La maggioranza. Questa larga maggioranza. Non ha un’idea da comunicare. E neppure qualcuno che la comunichi. Per conto di tutti. Ci penserà Berlusconi, ma da domani. Per ora, definirla divisa è un eufemismo. Fini e i suoi: sono già all’opposizione, anche se stanno ancora nella maggioranza. La Lega: non può lasciare a Fini questo ruolo. Ma non può permettersi neppure di rappresentare un governo centralista e anti-federalista. Contestato dai governatori e dai sindaci. Tremonti: è il vero premier. Ma non si può dire.
L’unica vera – e visibile – missione del governo sembra essere la difesa del premier. Dei suoi interessi, dei suoi collaboratori e amici. Contro ogni minaccia legale e politica. Contro i giudici, i giornalisti. Contro le intercettazioni. Con fatica crescente, però. Perché le leggi “personali” procedono tra modifiche, accelerazioni e rallentamenti. Deviazioni. E tante proteste, tante manifestazioni contrarie.
Troppo poco per costruire un’identità. Emozionare gli elettori del Nord e del Sud. Convincere gli imprenditori e i lavoratori autonomi. Rassicurare i pensionati e i lavoratori dipendenti. Anche perché latitano i nemici da combattere. I comunisti: chi li ha visti? Il “complotto di giudici e magistrati”: dopo tanti anni, suona come un disco rotto.
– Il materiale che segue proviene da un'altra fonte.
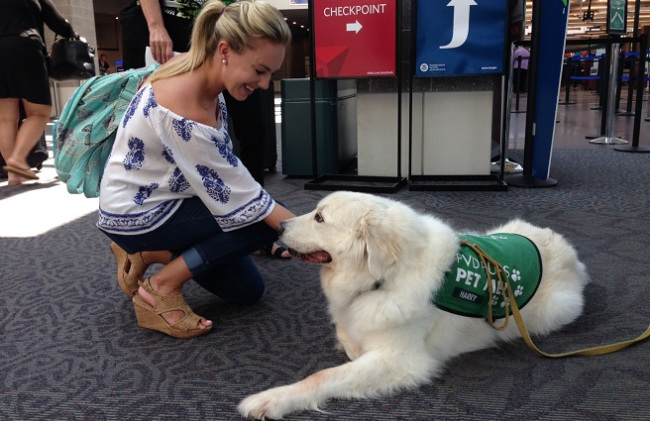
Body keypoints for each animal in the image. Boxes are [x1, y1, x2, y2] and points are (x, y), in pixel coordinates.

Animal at [237, 192, 588, 418]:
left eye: (320, 217)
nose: (279, 227)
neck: (383, 279)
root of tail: (568, 250)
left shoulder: (401, 360)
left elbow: (322, 376)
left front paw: (269, 400)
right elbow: (345, 332)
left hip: (553, 311)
Questo premier – e questo governo – in campagna elettorale permanente, senza elezioni da affrontare, a breve periodo, appare sperduto. E, Berlusconi, probabilmente “ci pensa (lui)”. Al voto anticipato. Per ritrovare una missione e un senso. Tuttavia, per chiudere una legislatura, per andare a nuove elezioni, il premier dovrebbe essere in grado di imporle (e di scaricarne le responsabilità all’esterno). Dovrebbe, comunque, spiegarne il significato.
Non sarà facile, in quest’epoca di politica insignificante.